One of the medical interventions most notorious for public misunderstanding is the vaccine. Medical anthropologist Heidi Larson, who began an initiative called the Vaccine Confidence Project to monitor immunization misinformation and concern, understands the Internet’s power over people’s beliefs about health all too well.
“What the Internet, and particularly social media networks and smartphones have allowed is organizing – organizing of groups, movements, social networks – that have a lot of these sentiments, to spread misconceptions wide and fast,” Larson said in an interview with Humanosphere.
Larson made it clear that distrust in vaccines is not a new phenomenon born with the creation of the Internet.
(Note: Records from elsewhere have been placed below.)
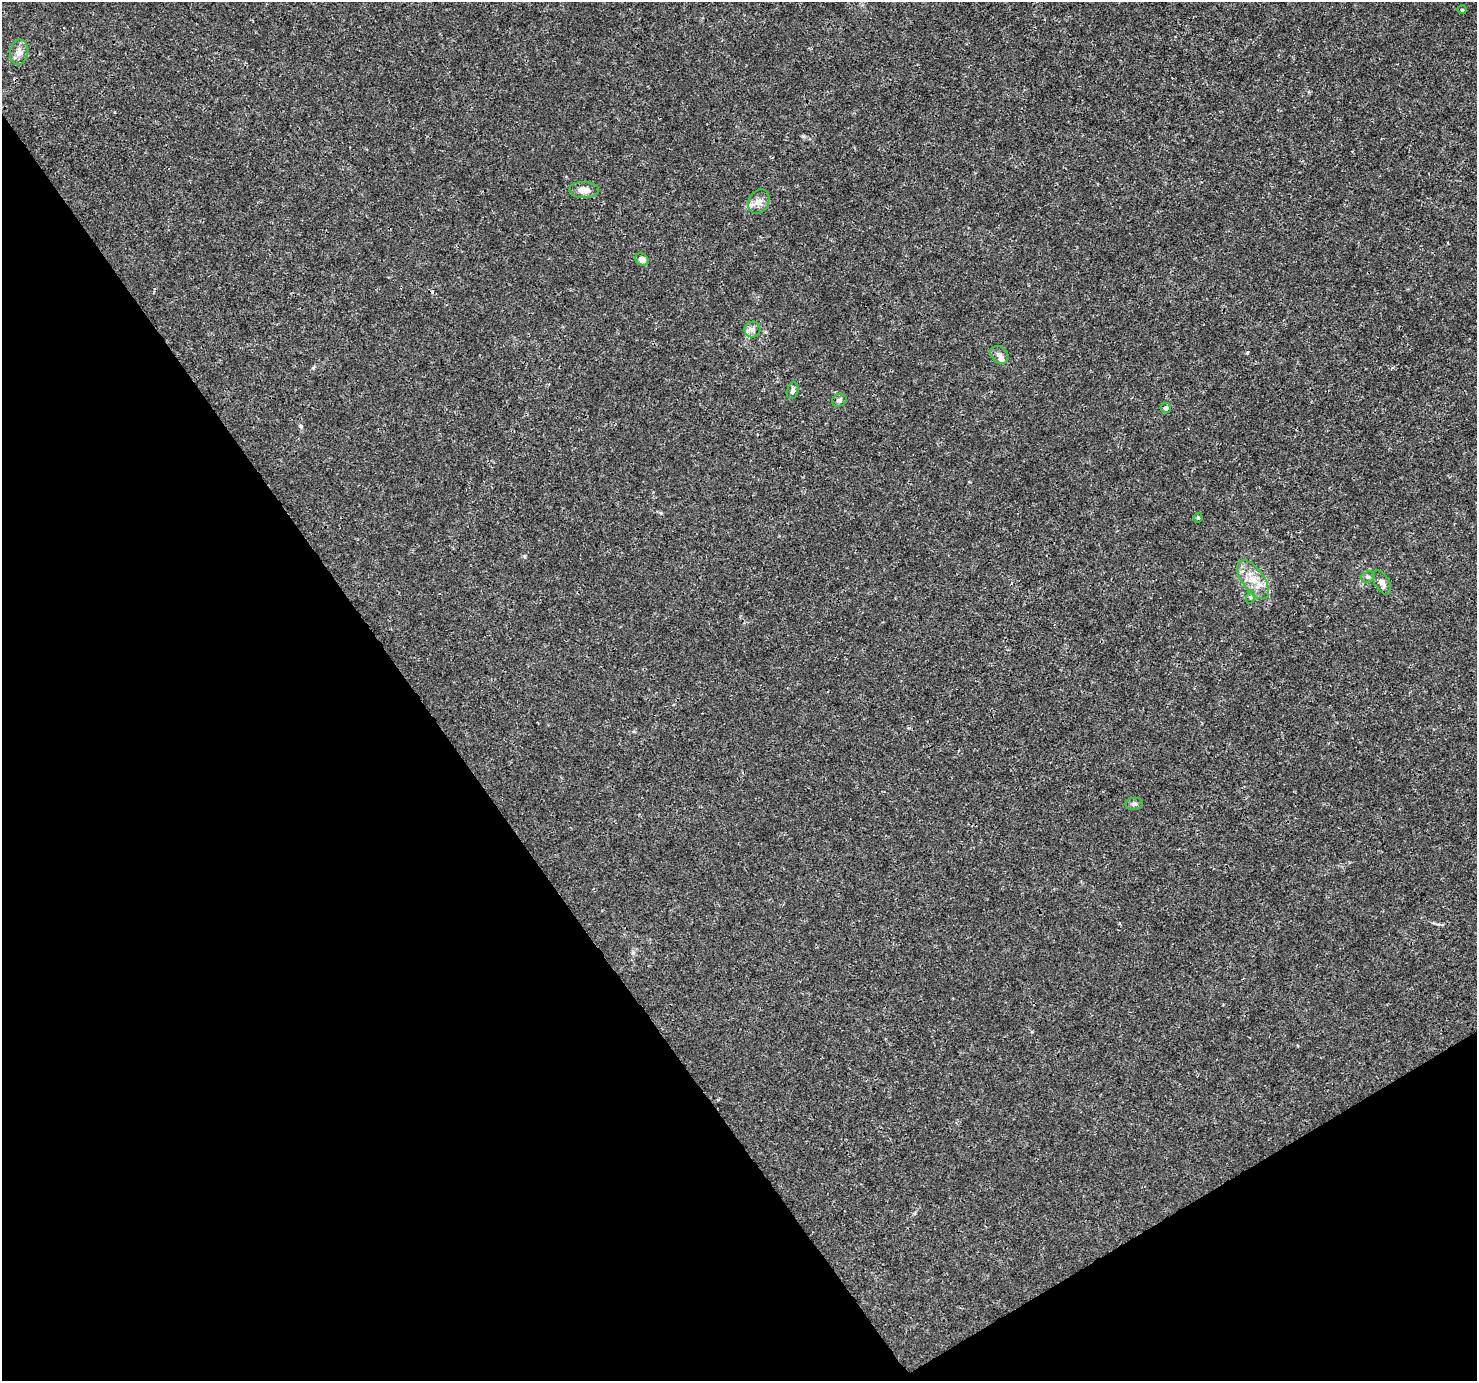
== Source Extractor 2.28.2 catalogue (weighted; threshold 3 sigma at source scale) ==
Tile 14 of 4 x 4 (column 2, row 4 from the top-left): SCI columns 1480-2954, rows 183-1561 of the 5904 x 5819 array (HDU 1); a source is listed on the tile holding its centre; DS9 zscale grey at full resolution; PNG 1479 x 1383 px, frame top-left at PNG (2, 2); each listed source drawn as its Kron ellipse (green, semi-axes under 4 px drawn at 4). Shown black and unused: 33% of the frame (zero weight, under 3 of 4 exposures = <1% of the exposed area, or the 3 px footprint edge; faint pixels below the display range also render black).
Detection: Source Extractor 2.28.2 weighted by HDU 2 'WHT'; one run over the whole footprint, this tile lists its part. Background 0.00285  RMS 0.0011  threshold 0.00475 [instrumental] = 3 sigma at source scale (4.5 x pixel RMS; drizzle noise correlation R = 1.50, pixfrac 1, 0.0396/0.0396 arcsec/px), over >= 5 px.
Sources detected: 18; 1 cosmic-ray / hot-pixel residue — neither listed nor drawn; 1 inside a brighter listed object's ellipse — not listed separately; the other 16 listed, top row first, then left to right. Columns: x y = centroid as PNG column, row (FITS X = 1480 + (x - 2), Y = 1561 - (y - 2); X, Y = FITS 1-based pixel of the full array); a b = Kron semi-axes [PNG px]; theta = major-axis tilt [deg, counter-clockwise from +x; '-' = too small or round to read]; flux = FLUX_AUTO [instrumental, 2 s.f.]
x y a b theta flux
1462 10 4 4 - 0.12
19 52 13 9 82 0.72
584 190 15 8 -3 0.97
759 202 13 10 61 0.76
642 259 7 5 -34 0.59
753 330 8 8 - 0.41
999 355 10 7 -43 0.62
793 391 8 5 77 0.3
839 400 7 6 - 0.31
1166 408 5 5 - 0.39
1198 518 5 4 - 0.16
1368 577 7 5 19 0.22
1253 580 22 11 -54 2
1382 582 13 7 -59 0.59
1251 597 6 4 72 0.18
1134 804 8 6 9 0.3
Unlisted compact peaks at least as high as the median listed source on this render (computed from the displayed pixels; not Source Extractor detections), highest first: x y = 1247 353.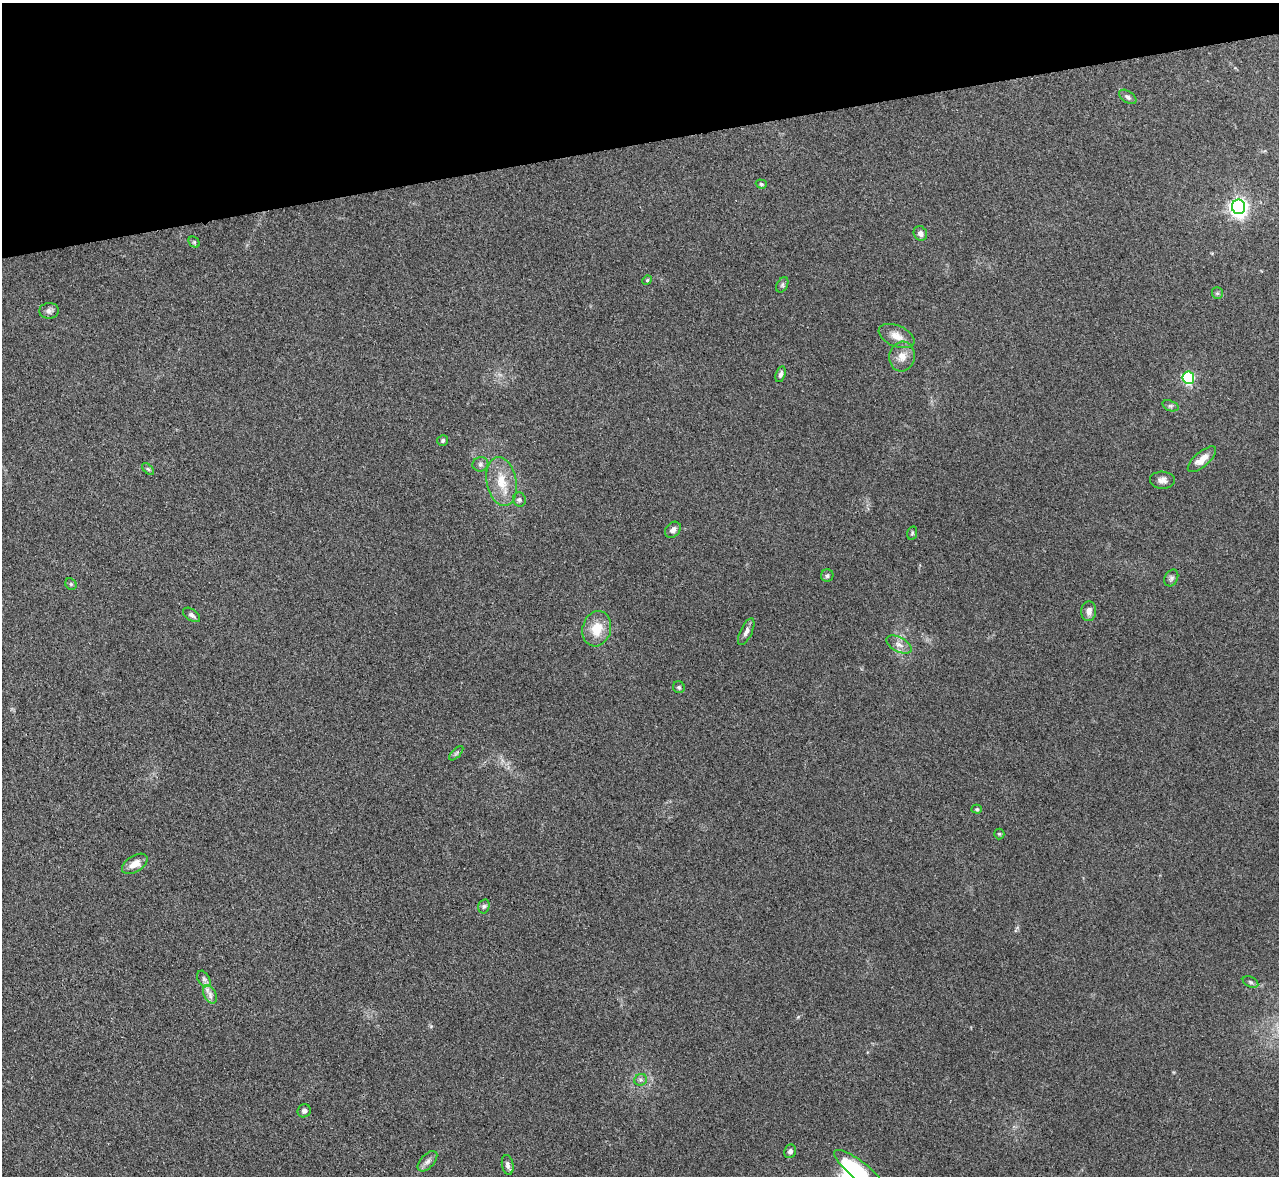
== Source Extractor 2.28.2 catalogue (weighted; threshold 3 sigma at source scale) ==
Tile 3 of 4 x 4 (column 3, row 1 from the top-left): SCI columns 2565-3841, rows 3668-4841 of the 5127 x 5108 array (HDU 1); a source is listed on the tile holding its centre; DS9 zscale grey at full resolution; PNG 1281 x 1178 px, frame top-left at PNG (2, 3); each listed source drawn as its Kron ellipse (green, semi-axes under 4 px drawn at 4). Shown black and unused: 12% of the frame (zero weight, under 3 of 4 exposures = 1% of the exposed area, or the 3 px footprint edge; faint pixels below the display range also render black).
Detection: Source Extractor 2.28.2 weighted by HDU 2 'WHT'; one run over the whole footprint, this tile lists its part. Background 0.334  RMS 0.0099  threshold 0.0443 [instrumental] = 3 sigma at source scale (4.5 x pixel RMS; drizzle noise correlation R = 1.50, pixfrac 1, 0.05/0.05 arcsec/px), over >= 5 px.
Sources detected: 46; all 46 listed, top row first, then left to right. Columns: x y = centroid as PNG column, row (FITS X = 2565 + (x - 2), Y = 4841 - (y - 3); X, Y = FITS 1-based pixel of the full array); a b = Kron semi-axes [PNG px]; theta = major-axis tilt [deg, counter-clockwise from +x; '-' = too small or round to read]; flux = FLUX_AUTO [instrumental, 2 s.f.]
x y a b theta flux
1128 97 9 5 -35 2.8
761 184 5 4 - 1.6
1239 207 7 6 - 460
920 233 7 6 - 3.7
194 242 6 5 - 1.5
647 280 5 4 - 1
782 285 8 5 62 1.9
1217 293 6 5 - 1.6
49 311 10 8 5 3.6
896 336 19 10 -23 10
902 356 15 12 77 9.9
780 374 8 5 74 3.1
1188 378 6 5 - 110
1170 406 8 5 -19 2.2
443 440 6 5 - 1.9
1202 459 17 7 41 9.8
480 464 8 7 - 2.8
148 469 7 4 -44 1.6
1162 480 12 8 -3 4.9
501 482 25 15 -80 22
519 500 7 6 - 2.2
673 530 9 6 48 3.8
912 533 7 5 78 1.5
827 576 6 6 - 2.4
1171 578 9 6 62 2.7
71 584 6 5 - 1.4
1089 611 10 7 84 6
192 615 10 5 -35 3.1
597 629 18 14 75 19
746 632 14 6 64 4.5
899 645 14 7 -27 5.9
679 687 6 6 - 1.7
456 753 9 3 45 1.6
977 809 5 4 - 1.3
999 834 5 5 - 1.2
135 864 14 8 32 9.6
484 906 7 5 75 2.3
204 979 9 5 -60 3
1251 982 8 5 -27 2.1
210 995 10 6 -65 4.2
641 1080 6 6 - 2.2
304 1111 7 6 - 2.8
790 1151 7 6 - 2.5
427 1161 12 6 48 4.5
508 1165 10 5 -79 3.2
859 1170 31 9 -38 31
Isophote crosses this tile's border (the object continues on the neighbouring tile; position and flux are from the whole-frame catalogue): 1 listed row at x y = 859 1170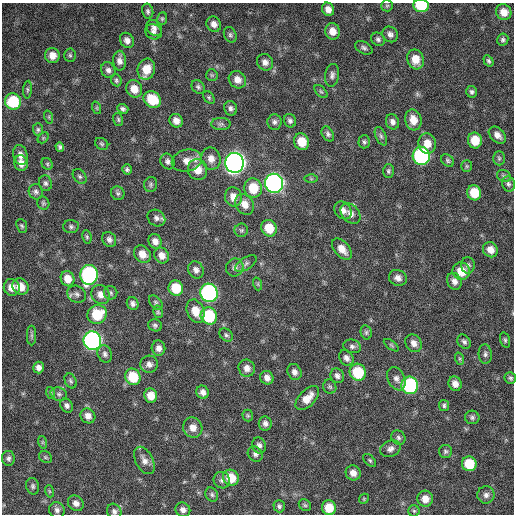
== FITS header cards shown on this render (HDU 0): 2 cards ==
NAXIS1  =                  512 / Axis length
NAXIS2  =                  512 / Axis length

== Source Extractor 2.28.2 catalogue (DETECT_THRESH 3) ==
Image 512 x 512 px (HDU 0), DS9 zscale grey, 1 PNG px = 1 image px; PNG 516 x 516 px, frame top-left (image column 1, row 512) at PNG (2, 3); each listed source drawn as its Kron ellipse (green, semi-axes under 4 px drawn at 4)
Background 367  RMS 20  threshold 59.5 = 3 sigma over >= 5 px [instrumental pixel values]
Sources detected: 192; all 192 listed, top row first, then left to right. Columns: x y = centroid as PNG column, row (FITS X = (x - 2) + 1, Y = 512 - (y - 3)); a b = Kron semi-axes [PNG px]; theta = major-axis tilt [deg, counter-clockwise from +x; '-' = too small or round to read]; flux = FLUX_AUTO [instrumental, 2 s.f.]
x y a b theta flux
387 6 6 5 - 2400
421 6 8 6 -8 59000
328 9 7 6 - 8300
148 11 8 5 -78 3100
504 12 8 7 - 13000
162 19 6 5 - 2100
214 24 8 7 - 7700
154 28 9 7 -49 5900
332 31 8 7 - 12000
153 32 8 7 - 5000
390 34 8 7 - 5400
230 35 8 6 -64 3200
378 39 7 6 - 3600
127 40 8 6 -54 6700
503 40 6 5 - 3000
364 48 9 6 -29 3700
52 55 7 7 - 11000
70 55 7 5 -86 2300
415 59 10 8 -71 19000
120 61 10 6 -87 7000
489 61 6 4 -58 2800
265 62 9 7 -48 6500
146 69 11 8 73 22000
108 70 8 7 - 5100
212 75 6 5 - 2400
332 75 11 7 82 5100
116 80 6 5 - 2400
237 80 9 8 - 10000
198 87 7 6 - 3200
134 89 9 8 - 16000
27 90 9 3 86 2200
321 92 8 5 -44 2200
472 92 6 5 - 3100
209 97 7 5 -50 2300
152 99 9 7 -41 40000
13 102 8 8 - 60000
97 108 6 4 -72 1900
231 108 7 6 - 4300
123 109 6 4 -19 3300
49 117 7 4 -73 1800
118 119 7 5 -75 2300
413 120 10 8 -76 17000
176 121 7 6 - 8400
290 121 7 6 - 4000
274 122 7 7 - 4500
392 122 8 6 -68 5600
221 124 9 6 1 3700
38 130 6 5 - 2500
328 134 8 5 -58 3700
497 135 10 7 -44 8100
381 136 10 5 -65 3600
43 138 6 4 45 1800
475 140 8 7 - 24000
302 142 8 7 - 24000
364 142 7 6 - 2900
427 143 10 9 - 15000
102 144 7 5 -32 2300
60 147 5 4 - 2900
20 155 10 7 -76 8100
421 156 9 8 - 240000
499 158 7 5 -88 2500
211 159 11 9 -77 11000
448 160 7 5 -47 2600
168 161 8 6 -62 4400
187 161 15 11 13 13000
21 163 8 6 -74 10000
234 163 10 9 - 900000
47 164 6 5 - 2100
467 166 6 5 - 2200
127 169 5 4 - 2600
197 170 10 9 - 19000
388 171 7 5 -90 2800
80 176 8 6 -51 3200
504 176 7 5 -29 2800
311 179 6 4 -1 1900
45 183 8 6 -75 3500
274 183 9 9 - 500000
508 184 8 6 -73 3600
151 185 7 6 - 3300
253 188 10 9 - 36000
36 192 8 7 - 4000
118 193 7 6 - 3100
474 193 7 7 - 31000
233 197 9 8 - 12000
43 203 6 6 - 2500
245 204 11 8 -58 13000
343 210 9 7 -47 7700
351 214 11 8 -47 8300
156 218 9 7 -36 5400
22 226 7 5 -67 2400
71 227 7 6 - 3500
269 228 8 7 - 29000
241 230 7 6 - 2800
87 237 7 4 -80 2200
109 239 8 6 -55 4900
155 241 7 6 - 7600
342 249 12 7 -48 14000
490 250 8 7 - 10000
142 254 9 7 -50 12000
162 256 8 7 - 9600
246 264 12 6 33 4400
468 265 8 7 - 4200
235 267 9 8 - 5600
196 270 9 7 -58 6100
461 271 9 8 - 23000
89 275 10 8 86 240000
398 278 9 7 -23 7100
68 279 8 6 -66 15000
454 281 9 7 -65 7100
258 284 7 4 -72 1900
12 287 8 8 - 12000
20 287 8 7 - 18000
176 288 8 7 - 31000
111 293 7 6 - 2900
209 293 9 8 - 330000
77 294 10 8 -27 5300
101 294 10 9 - 9700
156 302 8 5 -51 3000
133 304 6 5 - 4400
196 311 12 8 -68 20000
158 312 6 5 - 2000
97 314 10 9 - 43000
209 316 9 8 - 75000
155 325 7 6 - 3000
366 332 7 5 -76 2700
32 335 10 4 -90 3200
226 335 7 5 -43 3000
505 340 8 4 -75 2600
92 341 9 9 - 430000
464 342 8 6 -50 3700
414 343 9 7 -53 7800
391 345 8 4 -36 2000
352 346 9 6 -15 4200
158 348 7 7 - 6600
105 354 9 7 -65 4500
485 354 10 6 -86 4300
346 358 8 6 -57 6000
460 359 6 4 -72 2000
149 364 8 8 - 6500
39 368 6 5 - 5900
247 368 8 8 - 8200
294 372 8 6 -64 6400
358 372 8 8 - 54000
337 376 7 6 - 5000
133 377 8 7 - 41000
267 378 7 6 - 7600
510 378 6 5 - 2600
396 379 12 8 -65 7300
71 381 8 5 -63 2700
455 384 7 6 - 8600
410 385 9 8 - 160000
330 387 7 6 - 2900
203 392 7 6 - 6200
51 393 6 3 -71 1800
59 394 8 6 -16 3900
151 396 7 6 - 15000
307 398 15 8 46 16000
444 405 5 5 - 2700
67 406 7 6 - 4400
248 415 6 5 - 2000
88 416 8 7 - 8000
472 417 7 6 - 3200
265 423 7 6 - 5200
193 428 10 9 - 12000
398 438 7 6 - 3400
42 442 6 4 -71 1800
259 445 8 7 - 5400
390 449 10 8 24 6400
445 451 6 6 - 2900
255 454 8 7 - 4300
45 457 7 5 -35 2100
8 458 7 6 - 3700
144 460 15 8 -62 8300
370 460 8 5 -45 2300
469 464 7 7 - 40000
353 473 8 7 - 9300
231 478 8 7 - 27000
222 480 9 7 -45 4800
33 486 8 6 -77 3100
49 491 6 4 -71 1700
212 495 7 6 - 2800
486 495 9 8 - 6000
364 499 5 4 - 1500
425 499 8 8 - 12000
76 503 8 7 - 6800
305 505 7 5 -43 2300
279 506 6 5 - 3000
329 508 7 7 - 25000
57 510 8 7 - 4800
183 510 7 7 - 5900
114 511 8 7 - 4400
414 511 6 5 - 2300
At the frame edge (FLAGS 8, measured only in part): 2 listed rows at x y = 421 6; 114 511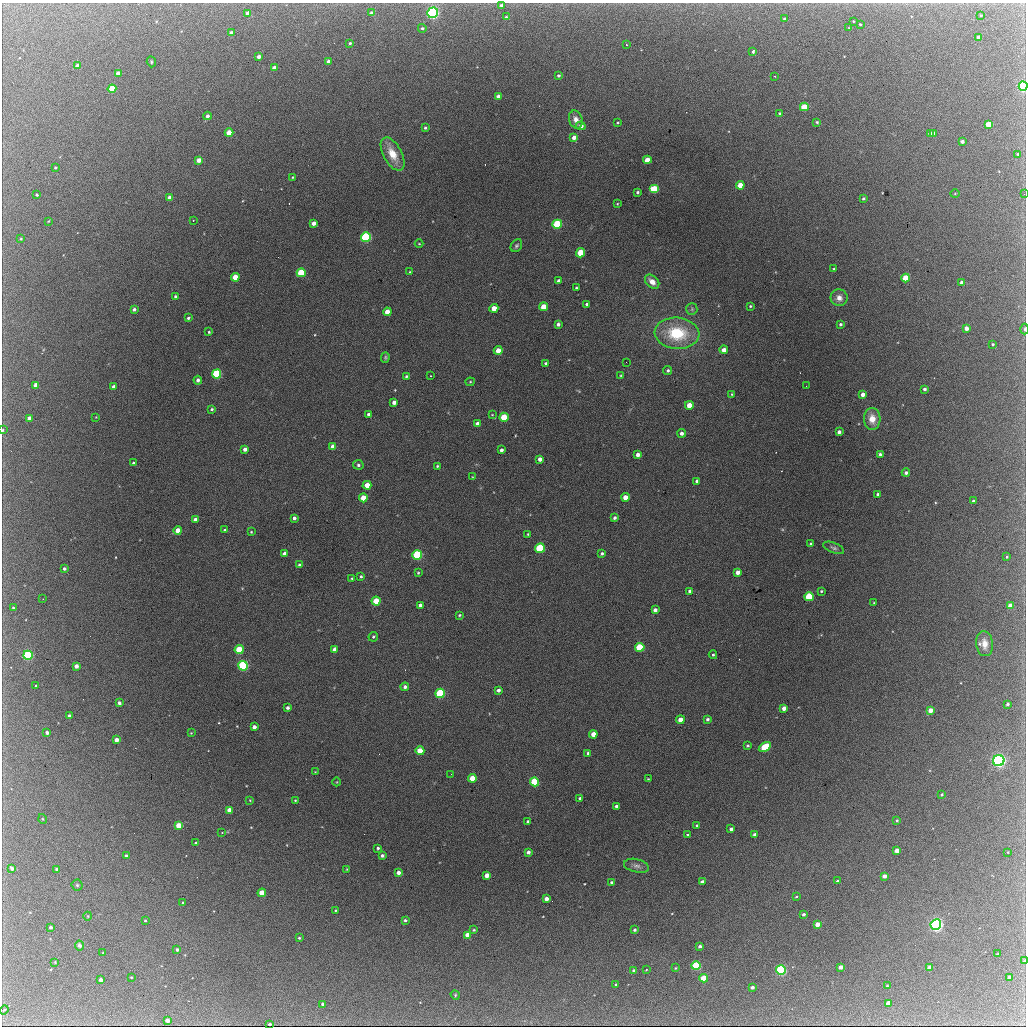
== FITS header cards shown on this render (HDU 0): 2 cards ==
NAXIS1  =                 1024 / length of data axis 1
NAXIS2  =                 1024 / length of data axis 2

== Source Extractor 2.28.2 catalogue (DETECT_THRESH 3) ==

Misconceptions around immunization have been around since the creation of the first smallpox vaccine more than two centuries ago.
However, as the world grows increasingly connected through rapid and easy access to the internet, groups that oppose vaccines are transcending factors like religion or income, and popping up rapidly in regions all across the globe.
Misinformation is mostly spread in pockets of the web where people access and spread the same, polarized information, or echo chambers, according to a study published in the January issue of Proceedings of the National Academy of Sciences. Here, people who share the same views have their ideas reinforced by those in the web community, and become more resistant to information that challenges their shared beliefs.
Using the vaccine example, this allows people to go online and easily find others who share their suspicions that vaccines are dangerous or don’t work. These echo chambers can even be found on social media channels like Pinterest. Although the site is typically used for cupcake recipes and pictures of sleeping kittens, users are now searching for more information on health and wellness. Unfortunately, 75 percent of pins about vaccines voice negative views about immunization, according to a study published in the journal Vaccine in September.
“If you have any inkling of an issue, and you go online, you can be sure you’ll find all the things in the world that will scare you even more,” said Larson. “You can also find things that will make you confident in vaccines, but that’s not what people are looking for.”
The circulation of misinformation becomes truly harmful when it prevents people, or their children, from getting the medical attention they need. The World Economic Forum even lists massive digital misinformation as a main threat to society, positing that a tweet or a blog posting could have just as much impact today as the catastrophic 1938 radio adaptation of the H.G. Wells fiction novel The War of the Worlds, which (may have) sparked widespread hysteria among listeners convinced the U.S. had been invaded by aliens.
But we don’t need to use hypotheticals to understand the threat of digital misinformation in the U.S. – it’s already here. Misinformation was the leading cause of the Disneyland measles outbreak in 2015 (the largest U.S. outbreak of the virus in nearly a generation), unnecessary paranoia and rumors surrounding the Ebola outbreak in West Africa, and the rejection of water flouridation in cities like Portland, Ore., (founded on belief in a single review of studies that was later discredited).
With all the unsupported health information circulating on the web, it has become more important for health professionals and institutions to recognize the public’s increasing use of the Internet to access health information, and combat misinformation by engaging the public on a ground level, outside of polarizing online communities.